** What you should do **
Starting with the line that contains "#28, owner: Omar Shaw -> Elisa De Luca" and stopping after the line that contains "#154: none -> present", return each line below exactly as written, with no others.
### Exercise data ###
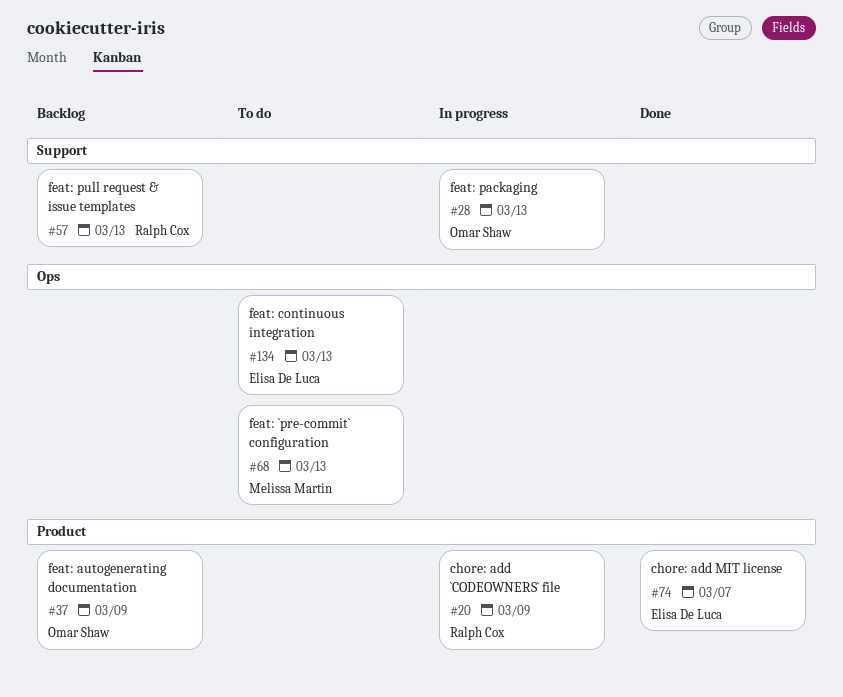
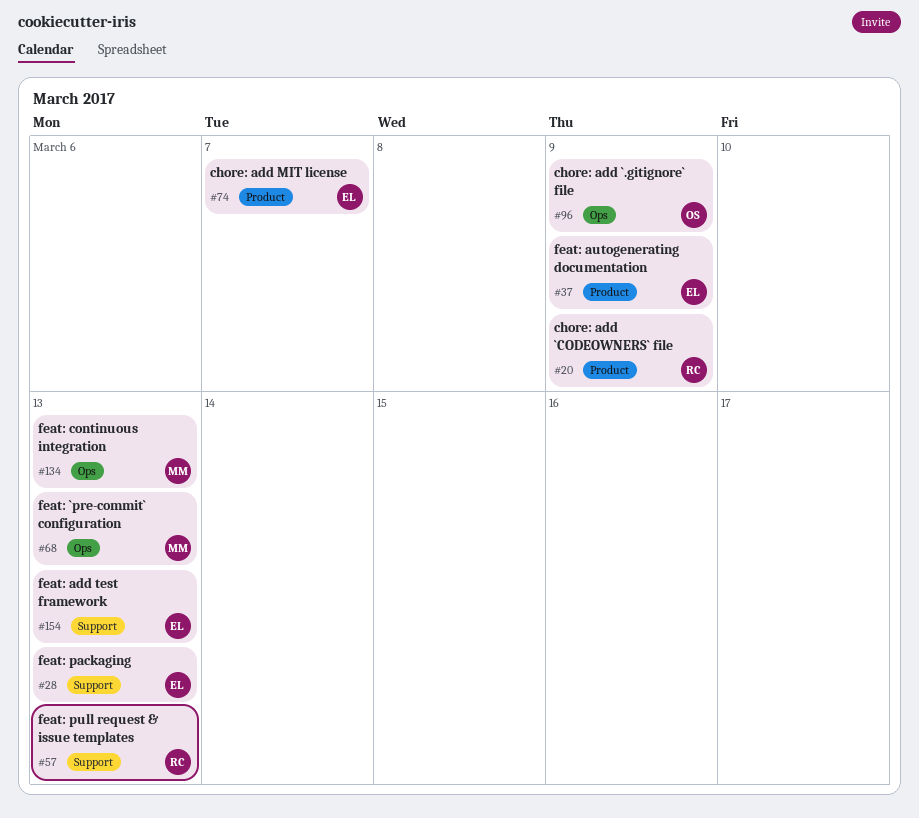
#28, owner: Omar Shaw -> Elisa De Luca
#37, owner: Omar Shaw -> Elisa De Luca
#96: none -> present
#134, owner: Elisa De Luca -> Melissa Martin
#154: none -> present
###
### Exercise data ###
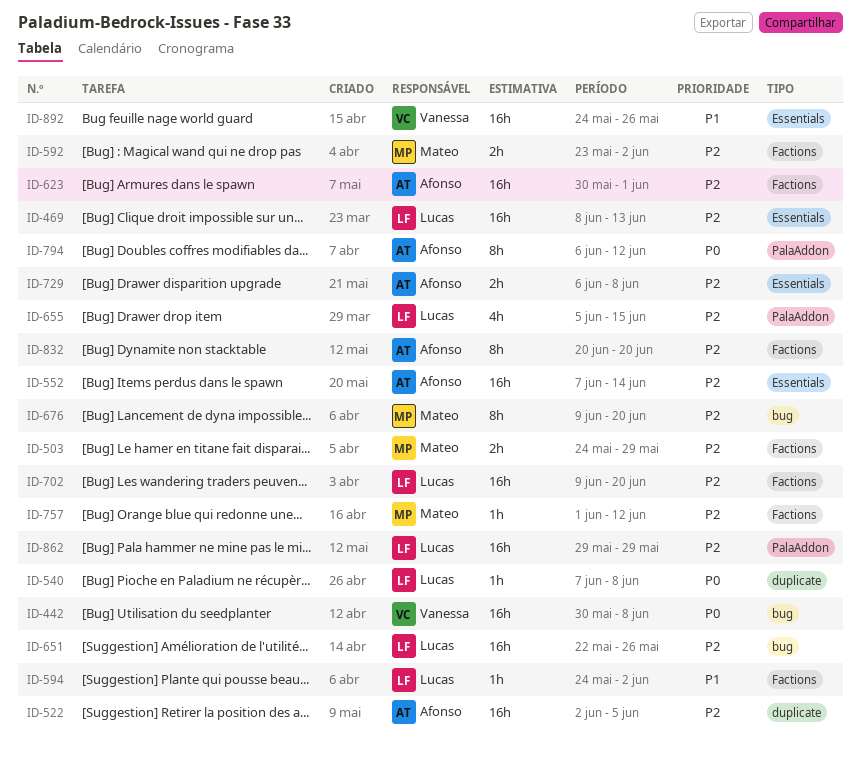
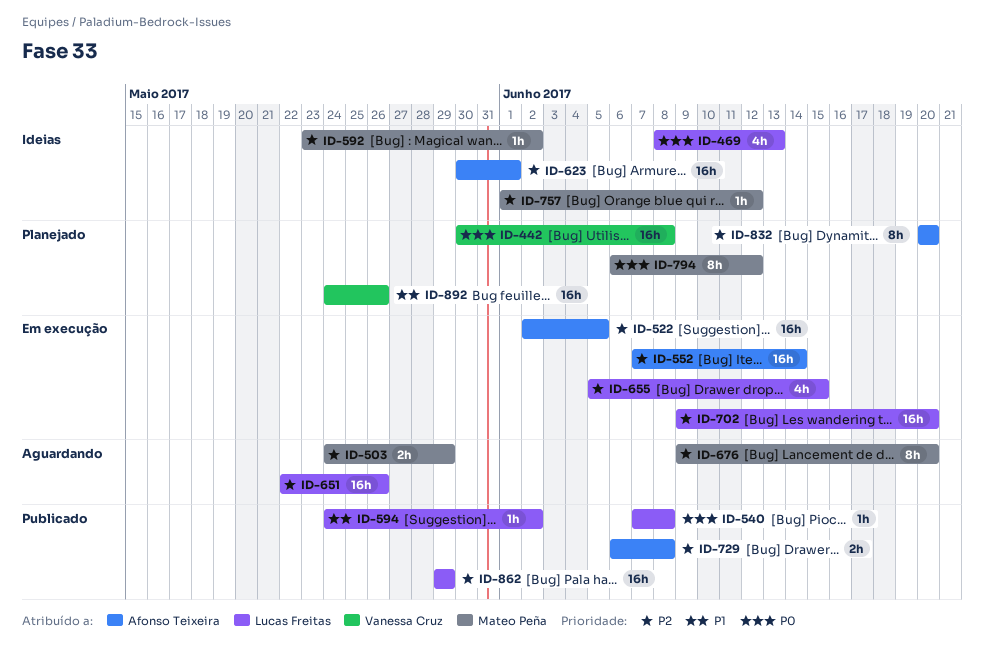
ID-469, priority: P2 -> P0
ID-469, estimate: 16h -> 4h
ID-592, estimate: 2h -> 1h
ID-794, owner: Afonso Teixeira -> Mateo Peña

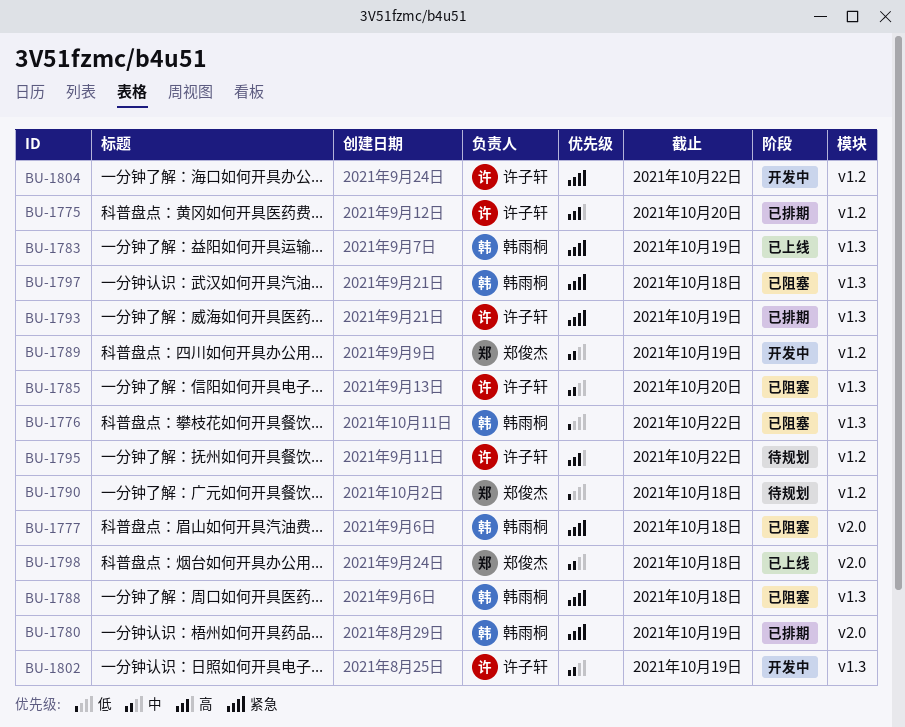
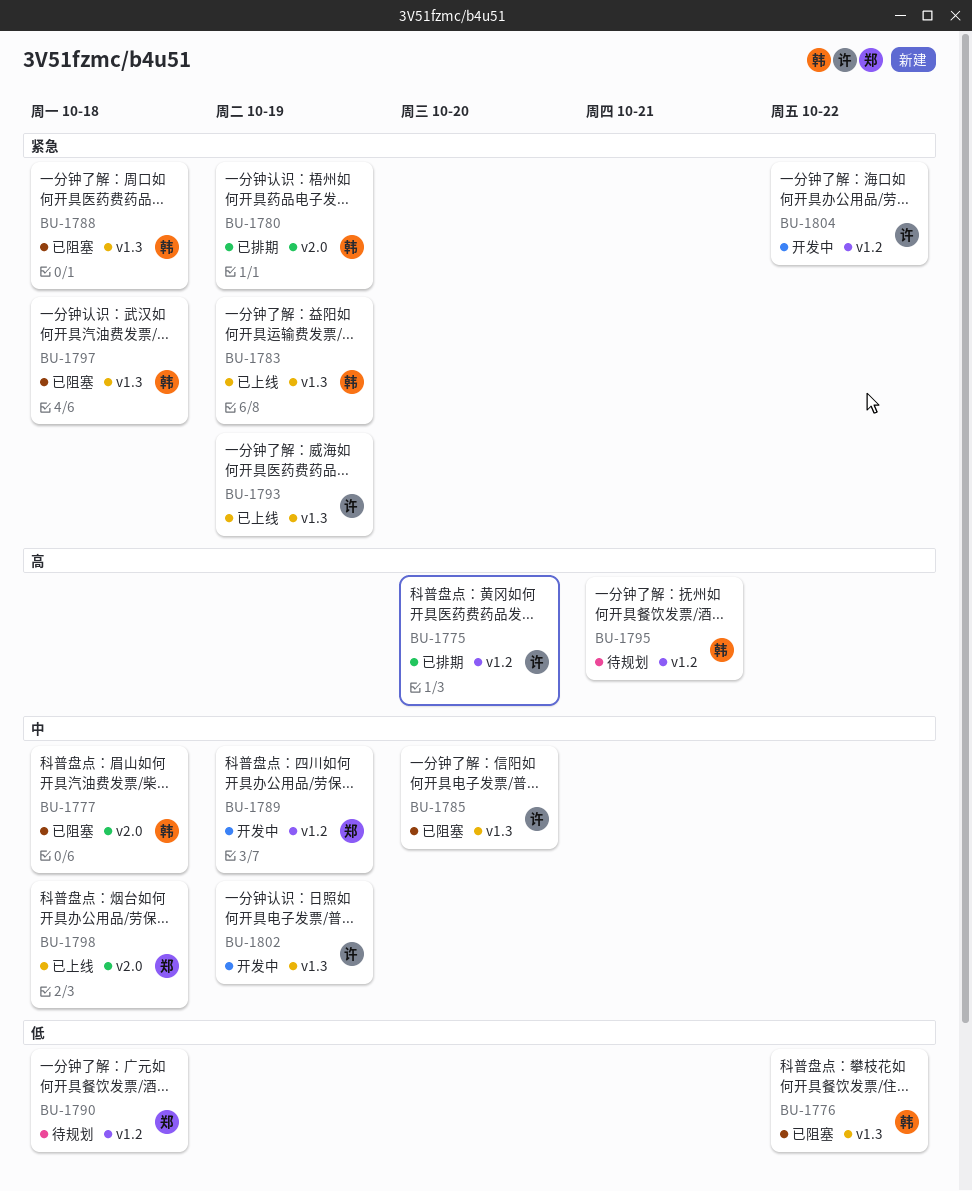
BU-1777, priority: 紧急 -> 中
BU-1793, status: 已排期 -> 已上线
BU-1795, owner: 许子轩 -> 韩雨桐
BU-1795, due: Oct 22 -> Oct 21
###
### Exercise data ###
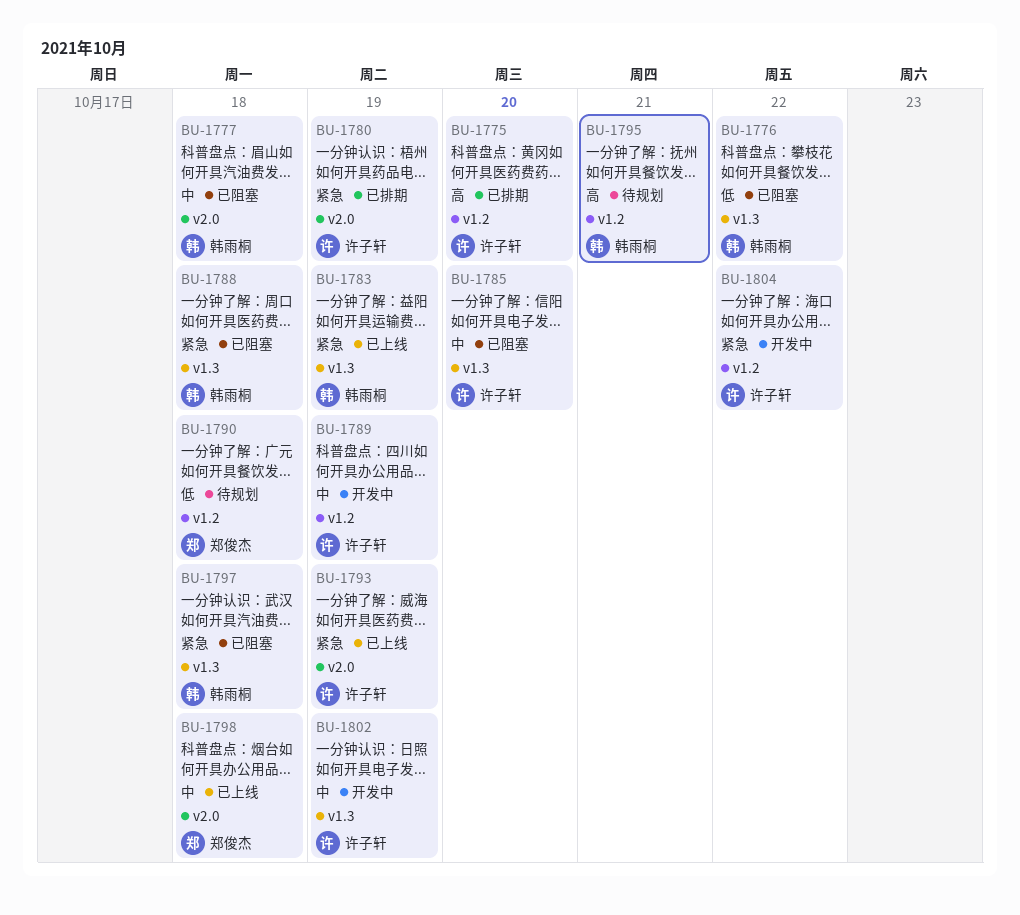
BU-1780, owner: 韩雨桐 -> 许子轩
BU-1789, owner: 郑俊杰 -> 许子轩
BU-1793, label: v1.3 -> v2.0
###
** Result for this task **
#28, owner: Omar Shaw -> Elisa De Luca
#37, owner: Omar Shaw -> Elisa De Luca
#96: none -> present
#134, owner: Elisa De Luca -> Melissa Martin
#154: none -> present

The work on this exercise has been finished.